I'm working on a mathematical logic question.
Suppose $<$ belongs to $S$ and $\Phi \subseteq L_{0}^{S}$. Assume that for any $m \in \mathbb{N}$ there is a model $\mathfrak{A}$ of $\Phi$ such that $(A, <^{A})$ is a strict lineaire order containing at least $m$ elements. Then there is a model $\mathfrak{B}$ of $\Phi$ such that $(B, <^{B})$ is a strict lineair order containing an infinite descending chain.
I thought maybe i can show that $(B, <^{B})$ is a model for Th($\mathfrak{N}^{<}$) where Th($\mathfrak{N}^{<}$) = {$\varphi \in L_{0}^{S}| \mathfrak{N}^{<}\models\varphi$}. Because i know those models contains infinite descending chains. But I have no idea how to do this.
Please can someone help me?
This is an easy application of the compactness Theorem.
Let $\psi$ be a sentence asserting that $<$ is a strict linear order and $\varphi_n(x) \in L^S_1$ a formula with the free variable $x$ asserting that $x$ has $n$ $<$-predecessors.

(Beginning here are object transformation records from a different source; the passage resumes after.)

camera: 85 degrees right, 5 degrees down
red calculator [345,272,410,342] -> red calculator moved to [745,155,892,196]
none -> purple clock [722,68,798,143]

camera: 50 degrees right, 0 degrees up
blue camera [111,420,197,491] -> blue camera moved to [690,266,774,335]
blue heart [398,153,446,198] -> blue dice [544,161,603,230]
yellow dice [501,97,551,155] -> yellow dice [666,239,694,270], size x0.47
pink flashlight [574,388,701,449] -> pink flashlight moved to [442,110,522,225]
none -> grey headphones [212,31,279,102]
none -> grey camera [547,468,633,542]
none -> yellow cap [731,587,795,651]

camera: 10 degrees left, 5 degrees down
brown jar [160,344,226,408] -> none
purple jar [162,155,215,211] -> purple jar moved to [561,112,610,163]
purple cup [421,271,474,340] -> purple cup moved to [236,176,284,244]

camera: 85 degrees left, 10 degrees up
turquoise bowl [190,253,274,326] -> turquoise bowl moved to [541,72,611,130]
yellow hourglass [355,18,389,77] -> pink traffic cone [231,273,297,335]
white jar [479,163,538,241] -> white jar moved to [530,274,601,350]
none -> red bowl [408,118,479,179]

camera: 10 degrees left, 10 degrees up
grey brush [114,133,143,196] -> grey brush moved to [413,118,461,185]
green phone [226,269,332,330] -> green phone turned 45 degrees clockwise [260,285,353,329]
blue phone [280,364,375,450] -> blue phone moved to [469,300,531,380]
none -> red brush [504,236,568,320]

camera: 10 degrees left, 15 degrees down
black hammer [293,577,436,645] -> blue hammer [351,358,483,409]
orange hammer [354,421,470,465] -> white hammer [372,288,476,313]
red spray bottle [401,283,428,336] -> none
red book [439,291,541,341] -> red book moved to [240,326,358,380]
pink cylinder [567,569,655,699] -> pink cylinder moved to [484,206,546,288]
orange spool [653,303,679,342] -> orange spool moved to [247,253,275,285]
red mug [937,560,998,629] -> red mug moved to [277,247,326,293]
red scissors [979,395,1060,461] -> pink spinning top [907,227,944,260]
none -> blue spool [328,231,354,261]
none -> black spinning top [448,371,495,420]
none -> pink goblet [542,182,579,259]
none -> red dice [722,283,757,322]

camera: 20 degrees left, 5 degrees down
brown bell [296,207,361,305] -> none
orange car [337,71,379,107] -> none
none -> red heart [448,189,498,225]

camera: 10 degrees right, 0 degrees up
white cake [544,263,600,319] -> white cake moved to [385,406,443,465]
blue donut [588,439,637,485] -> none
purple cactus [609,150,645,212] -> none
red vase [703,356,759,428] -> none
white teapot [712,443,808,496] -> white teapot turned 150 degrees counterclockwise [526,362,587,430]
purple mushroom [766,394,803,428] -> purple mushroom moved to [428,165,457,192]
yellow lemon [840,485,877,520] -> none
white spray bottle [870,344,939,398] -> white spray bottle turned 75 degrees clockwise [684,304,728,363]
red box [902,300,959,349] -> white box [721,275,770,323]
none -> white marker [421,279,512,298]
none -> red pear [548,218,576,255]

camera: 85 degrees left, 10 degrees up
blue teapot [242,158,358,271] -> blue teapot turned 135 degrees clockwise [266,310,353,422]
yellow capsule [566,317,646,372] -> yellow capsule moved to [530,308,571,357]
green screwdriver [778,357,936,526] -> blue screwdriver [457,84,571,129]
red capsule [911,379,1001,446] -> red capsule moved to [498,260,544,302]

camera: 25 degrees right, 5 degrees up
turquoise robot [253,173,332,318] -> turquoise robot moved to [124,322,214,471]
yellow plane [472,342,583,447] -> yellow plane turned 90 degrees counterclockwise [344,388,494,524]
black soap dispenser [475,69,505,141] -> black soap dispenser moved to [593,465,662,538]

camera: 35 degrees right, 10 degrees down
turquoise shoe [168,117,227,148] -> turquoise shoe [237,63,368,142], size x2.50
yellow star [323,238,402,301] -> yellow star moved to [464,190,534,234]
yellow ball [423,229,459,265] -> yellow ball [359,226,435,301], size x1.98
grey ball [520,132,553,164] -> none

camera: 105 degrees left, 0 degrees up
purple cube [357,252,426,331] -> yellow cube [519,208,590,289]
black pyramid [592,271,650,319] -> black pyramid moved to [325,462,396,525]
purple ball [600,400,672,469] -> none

Now consider the theory $\Gamma = \Phi \cup \{\psi\} \cup \{\varphi_n(x) | n\in\mathbb{N}\}$
By assumption every finite subset of $\Gamma$ has a model, therefore $\Gamma$ has a model $\mathfrak{B}$ by the compactness Theorem. But then the interpretation of x in $\mathfrak{B}$ has infinitly many predecessors.